▶ _Task material_:

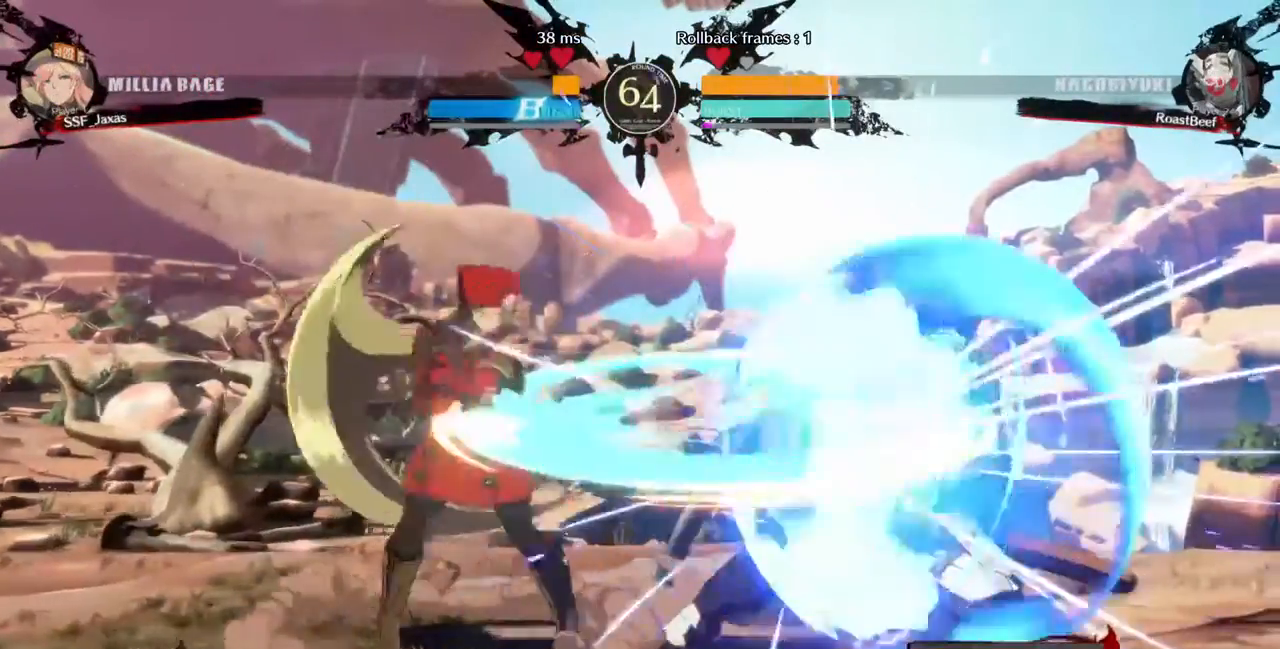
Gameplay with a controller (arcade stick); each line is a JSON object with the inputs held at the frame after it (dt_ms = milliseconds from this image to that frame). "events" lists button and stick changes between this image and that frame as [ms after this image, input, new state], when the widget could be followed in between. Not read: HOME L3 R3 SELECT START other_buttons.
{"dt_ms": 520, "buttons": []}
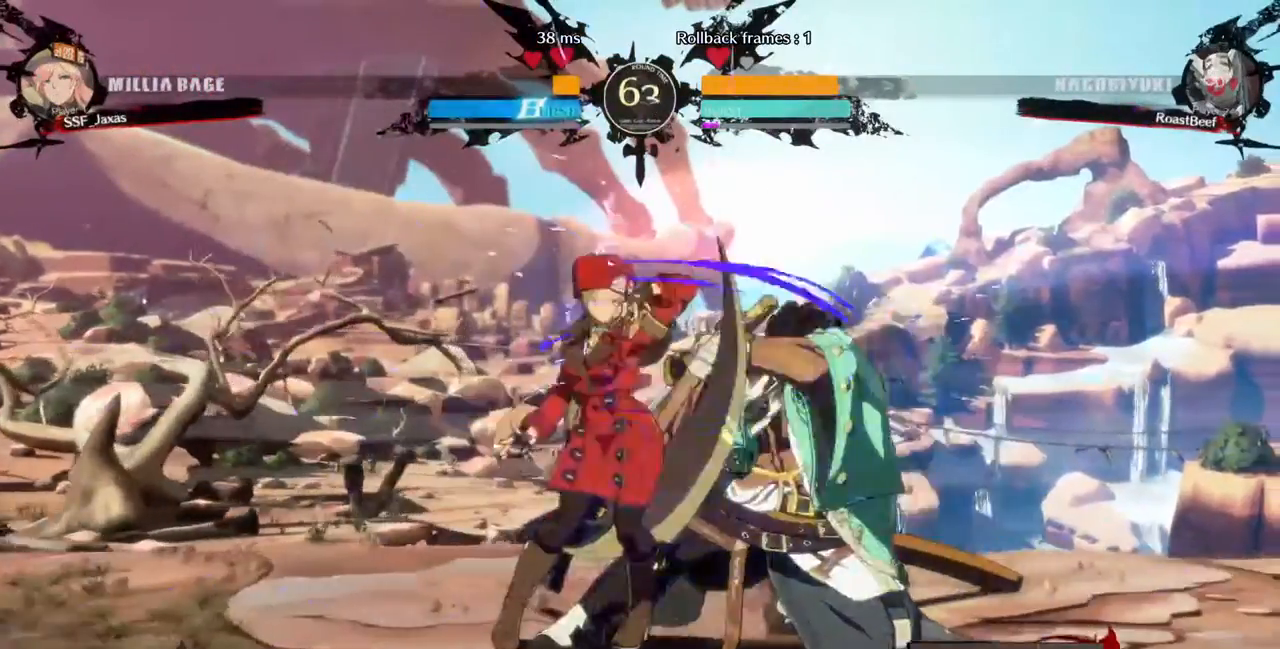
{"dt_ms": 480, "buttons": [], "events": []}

--

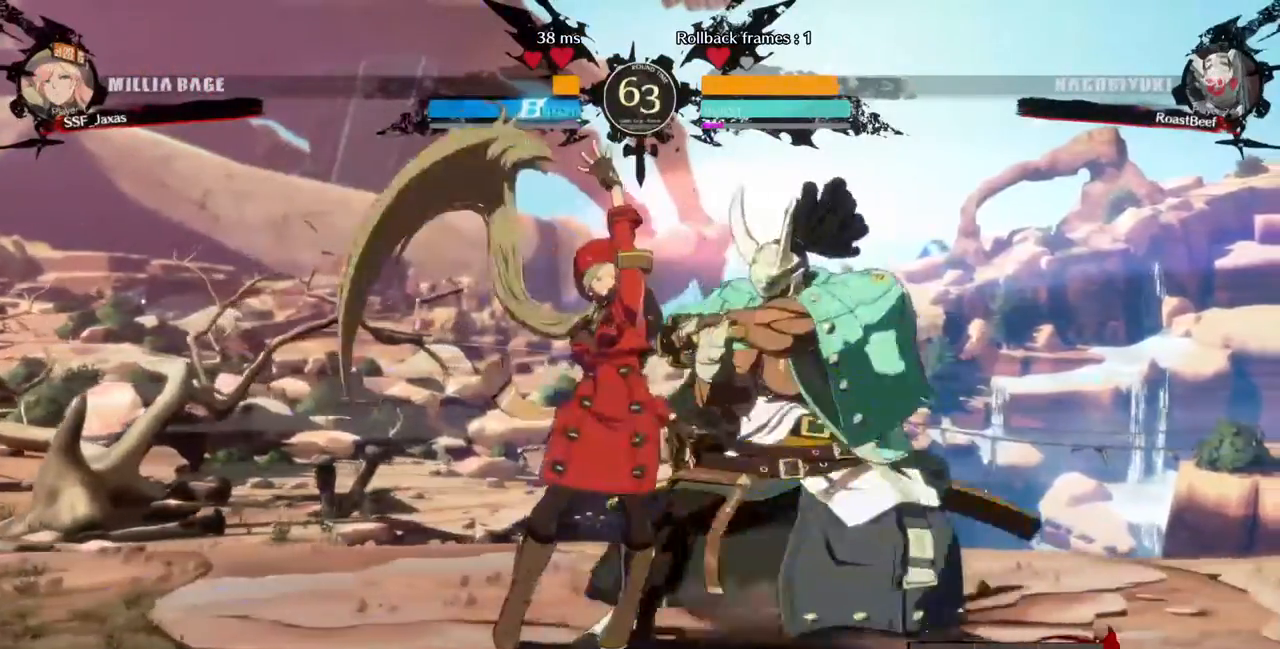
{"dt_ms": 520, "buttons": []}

--

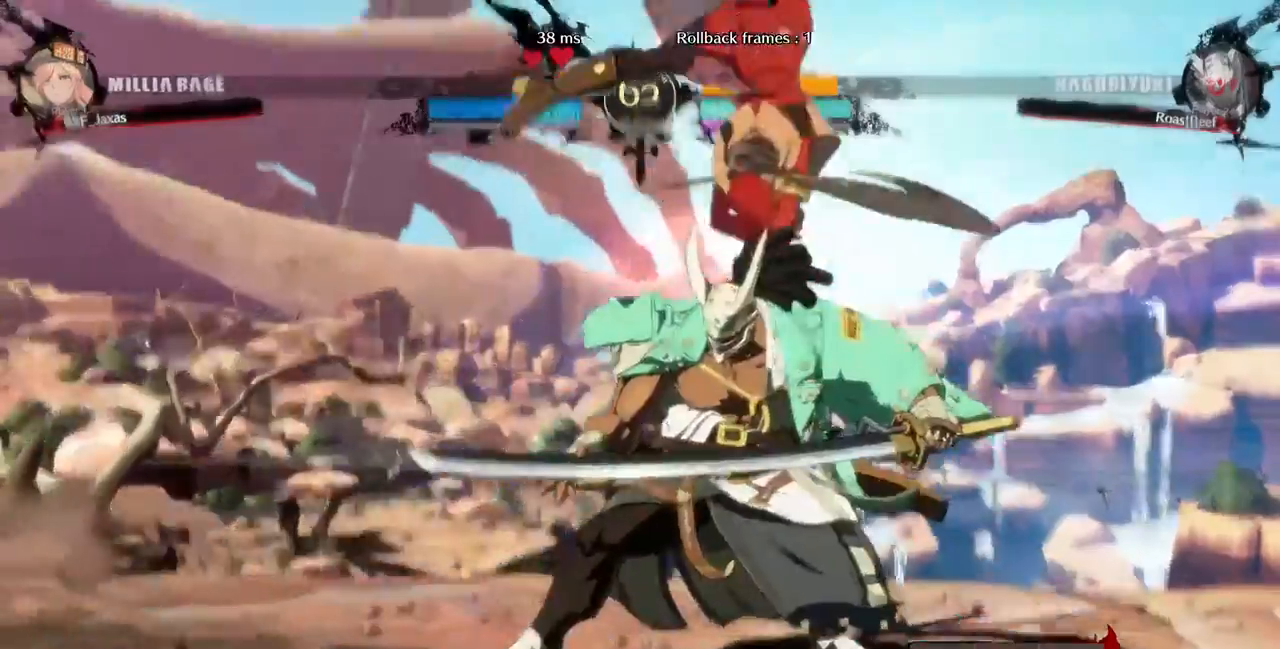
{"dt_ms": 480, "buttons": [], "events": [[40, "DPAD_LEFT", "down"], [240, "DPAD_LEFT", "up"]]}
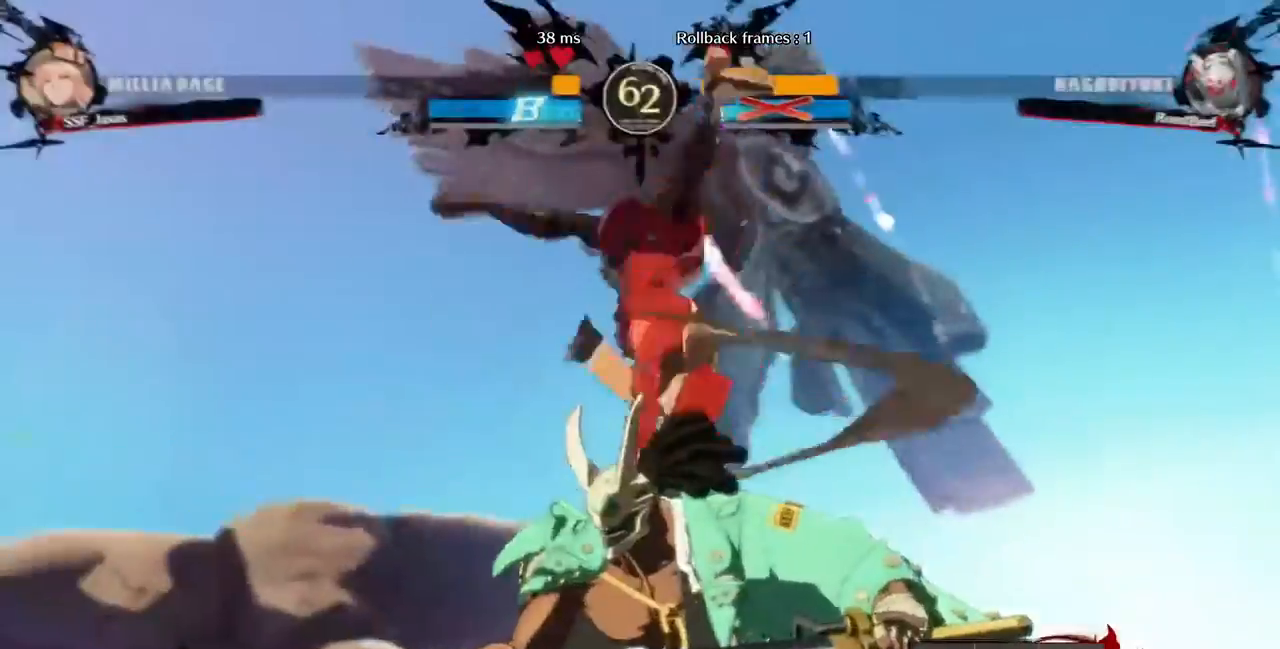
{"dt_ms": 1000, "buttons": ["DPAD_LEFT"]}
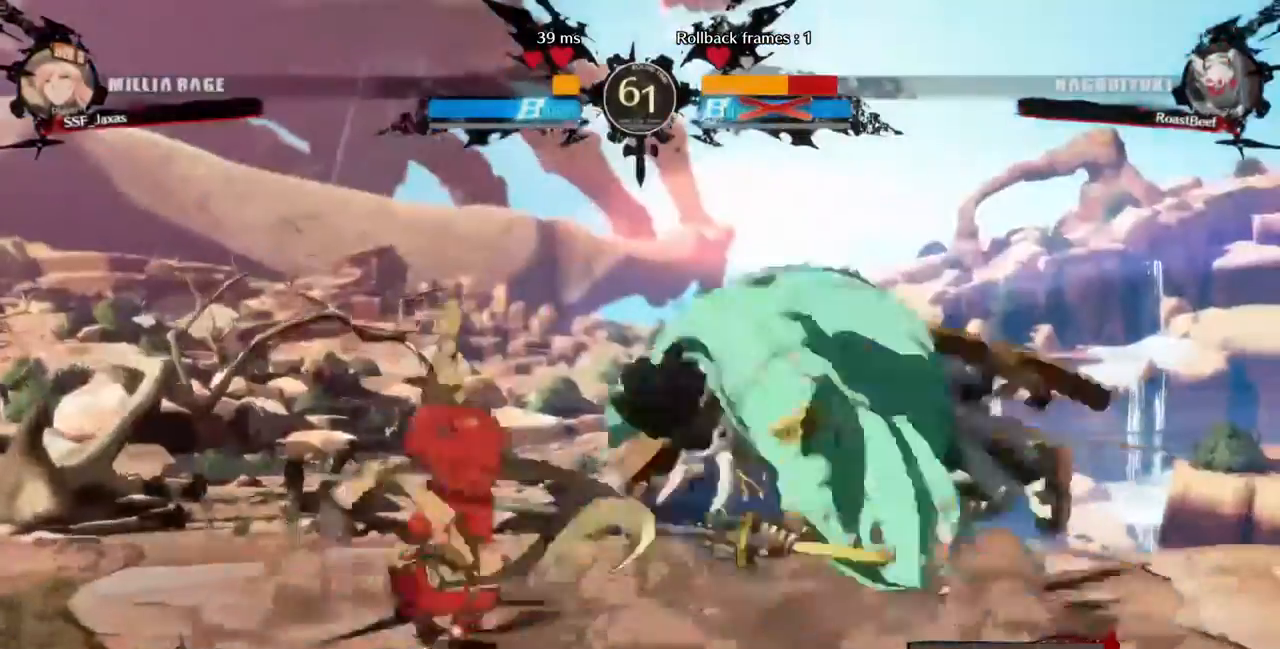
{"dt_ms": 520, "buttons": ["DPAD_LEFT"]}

▶ _Exercise requirements_:
If a line in the material above contains the word "events", copy it.

▶ _Reply to the exercise_:
Gameplay with a controller (arcade stick); each line is a JSON object with the inputs held at the frame after it (dt_ms = milliseconds from this image to that frame). "events" lists button and stick changes between this image and that frame as [ms after this image, input, new state], when the widget could be followed in between. Not read: HOME L3 R3 SELECT START other_buttons.
{"dt_ms": 480, "buttons": [], "events": []}
{"dt_ms": 480, "buttons": [], "events": [[40, "DPAD_LEFT", "down"], [240, "DPAD_LEFT", "up"]]}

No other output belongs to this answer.